In the spring of 2021, the Irish Health Service Executive (HSE) fell victim to an extensive ransomware attack that caused service outages and serious delays across HSE’s entire network, with disruptions that lasted for months.  PwC was commissioned to investigate and report on the incident, and its report published in December 2021 has concluded that the attack originated with a malicious email opened by a member of the HSE staff on March 18th 2021. The report discloses that the attackers remained within HSE’s IT network for more than 6 weeks before finally launching the ransomware attack that blocked HSE’s access to its systems. The report details the timeline for the attack, including numerous gaps in the HSE cyber security processes which ultimately allowed the attackers successfully to disable the hospital networks, including:

  • HSE’s antivirus software was configured to ‘monitor’ mode, which resulted in the detection of the malicious software code on the initial HSE user’s machine, but the malicious code was not quarantined;
  • HSE servers were first compromised by the attacker on May 7th, and over the course of 5 days the attack was able to spread to six HSE hospitals;
  • During that time, one hospital detected that the ransomware had reached a critical component of the Windows environment which manages use authentication and network access;
  • Evidence of the attack was first noted by security auditors on May 10th at two hospitals; and
  • HSE was alerted by its antivirus security provider that threat detections dating back to May 7th had yet to be actioned on as many as 16 HSE systems, which triggered the hospital’s threat response.

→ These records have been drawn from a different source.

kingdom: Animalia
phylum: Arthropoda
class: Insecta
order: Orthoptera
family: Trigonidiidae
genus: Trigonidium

The group behind the attack initially sought a US $20 million ransom payment in virtual currency in order to provide HSE with the decryption keys to unlock its servers, however, following the widespread condemnation of the attack – particularly as HSE was responding to the Covid 19 pandemic – the attackers provided the keys without any ransom being paid. HSE’s recovery from the attack progressed over the course of more than 6 months. The report into the attack highlights the importance for all organisations not only to invest in appropriate technological measures to guard against attacks, but also to ensure that procedures are followed to monitor threat prevention and resilience constantly.

French regulator issues €210M in fines for making cookie consent difficult for users

The French data protection regulator, the CNIL, fined a search engine provider €150M and Facebook’s parent, Meta, €60M for failing to adhere to cookie consent requirements under the French regulation enacting the EU’s ePrivacy Directive. The CNIL found that in both cases, accepting cookies was enabled by the use of a single selection by the user, whilst limiting the use of cookies required multiple layers of navigation. On that basis alone, the cookie approaches failed to meet the CNIL’s explicit guidance that refusing consent for cookies must require no more effort from users than giving consent. Furthermore, in Facebook’s case, users seeking to reject consent for the use of non-essential cookies were ultimately presented with a button labelled ‘Accept cookies;’ the CNIL held that approach to be necessarily confusing for users, as it created the impression that it was not possible to reject the use of cookies.

The platforms were each given 3 months within which to bring their practices into compliance with the French rules on cookies, with a further fine of €100,000 to be applied for each day of continued non-compliance after the expiry of that grace period. Both platforms have their EU base in Dublin, and it remains to be seen whether one or both will seek to challenge the CNIL fines on jurisdictional grounds, as well as on the merits and/or in relation to the quantum of the fines. The CNIL sought in its decision notices to head off such a challenge, stating that the GDPR’s ‘one stop shop’ enforcement mechanism (under which the Irish regulator would have competence over the platforms) does not apply to breaches of Member State law stemming from the ePrivacy Directive.